Le rapport démontre bien que ces violences ne sont pas une spécificité culturelle propre à la société palestinienne ou la civilisation arabo-musulmane mais s’inscrivent dans le cadre d’un phénomène récurrent et bien documenté propre aux situations de guerre : « D'après les récits des atrocités, il semble que les actions des auteurs présentent les caractéristiques de la violence sexuelle en temps de guerre documentée dans la littérature ; les pratiques qui constituent le viol et la violence fondée sur le sexe apparaissent souvent en combinaison avec des pratiques sadiques présentant des caractéristiques de brutalité évidentes. »¹⁵ En temps de guerre, les victimes sont déshumanisées, la femme ou l'homme violenté·e n'étant pas considéré·e comme un être humain mais plutôt comme un corps symbolique de l'« ennemi » sur lequel sont projetées la haine et la violence¹⁶.

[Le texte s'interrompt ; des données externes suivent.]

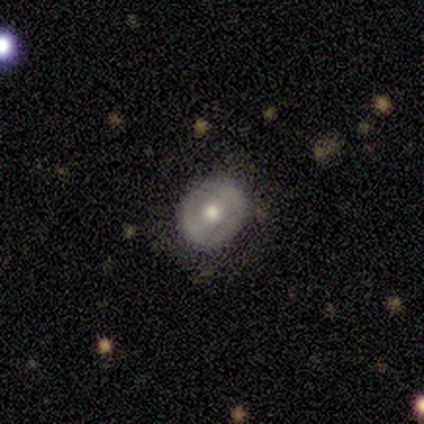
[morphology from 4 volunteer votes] smooth_or_featured: smooth (p=0.50) [alt: featured or disk p=0.25]
how_rounded: round (p=0.50) [tied with: in between p=0.50]
merging: none (p=1.00)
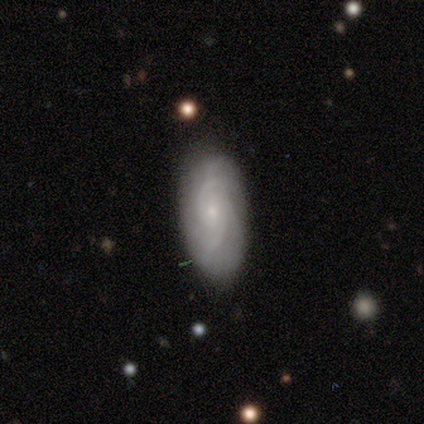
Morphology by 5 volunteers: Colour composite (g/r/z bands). It shows a featured or disk galaxy (60%) with no bar (100%), 3 (67%) medium (67%) spiral arms (100%) and a small central bulge (100%). Merging: none (60%).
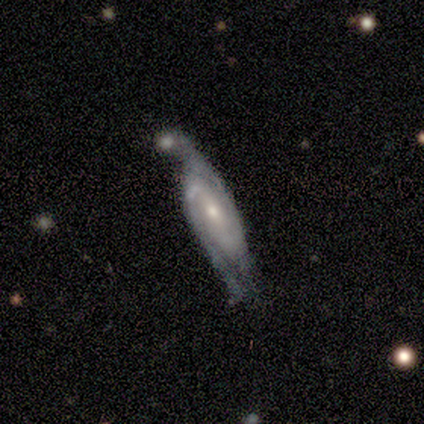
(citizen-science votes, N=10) Morphology: type=featured or disk (80%); edge-on=no (100%); bar=strong (62%); spiral arms=yes (100%); winding=tight (38%, tied with medium); arm count=2 (75%); bulge=moderate (38%, tied with small); merging=minor disturbance (33%, tied with major disturbance).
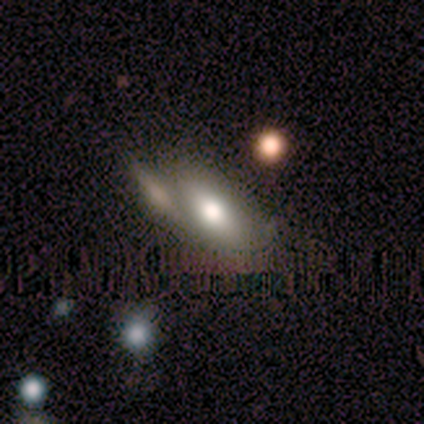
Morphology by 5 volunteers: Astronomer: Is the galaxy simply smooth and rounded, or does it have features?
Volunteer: smooth — 60%.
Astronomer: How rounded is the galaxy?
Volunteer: in between — 100%.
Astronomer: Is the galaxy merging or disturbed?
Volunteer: none — 50%, tied with merger at 50%.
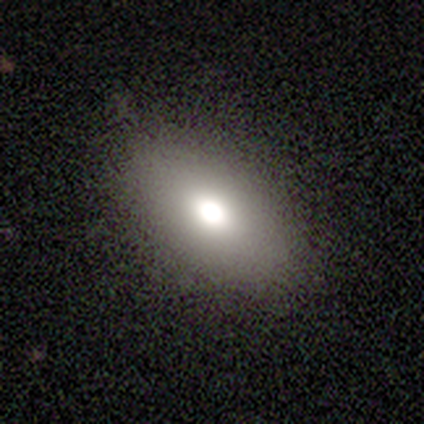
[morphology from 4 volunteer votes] smooth-or-featured: smooth: 100% | featured or disk: 0% | star or artifact: 0%
  how-rounded: in between: 100% | round: 0% | cigar-shaped: 0%
  merging: none: 50% | minor disturbance: 25% | major disturbance: 25% | merger: 0%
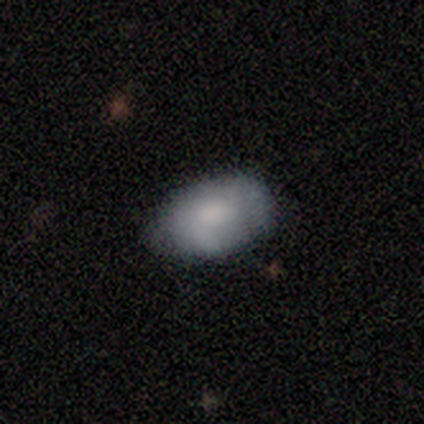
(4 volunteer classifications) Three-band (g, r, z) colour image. It shows a smooth galaxy with no disk features (100%) that is in between round and cigar-shaped (100%). Merging: none (50%, tied with minor disturbance).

Mathilde-Roussillat-Sicsic-Benchimol-Beressi-3-2024

Analyse : au-delà des préjugés, comprendre les mécanismes

Ainsi la violence sexuelle n’est pas un élément singularisateur que l’on projetterait via des biais orientalistes sur les fedayeens palestiniens, mais un phénomène qui inscrit l’opération Tufan el-Aqsa dans un schéma comparatiste plus vaste et indépendant des considérations culturalistes. Dès lors pourquoi récuser les faits avérés sous prétexte qu’ils sont congruents avec des tropes racistes eux-aussi avérés ? Il s’agit d’un mécanisme de réification du discours en opposition à un discours lui-même réifiant, un refus idéologique du réel (le négationnisme entourant les crimes sexuels imputables aux combattants palestiniens) en réaction à un discours idéologique se superposant comme une lentille déformante sur le réel (le discours orientaliste sur la sexualité offensive et offensante de « l’homme arabe »).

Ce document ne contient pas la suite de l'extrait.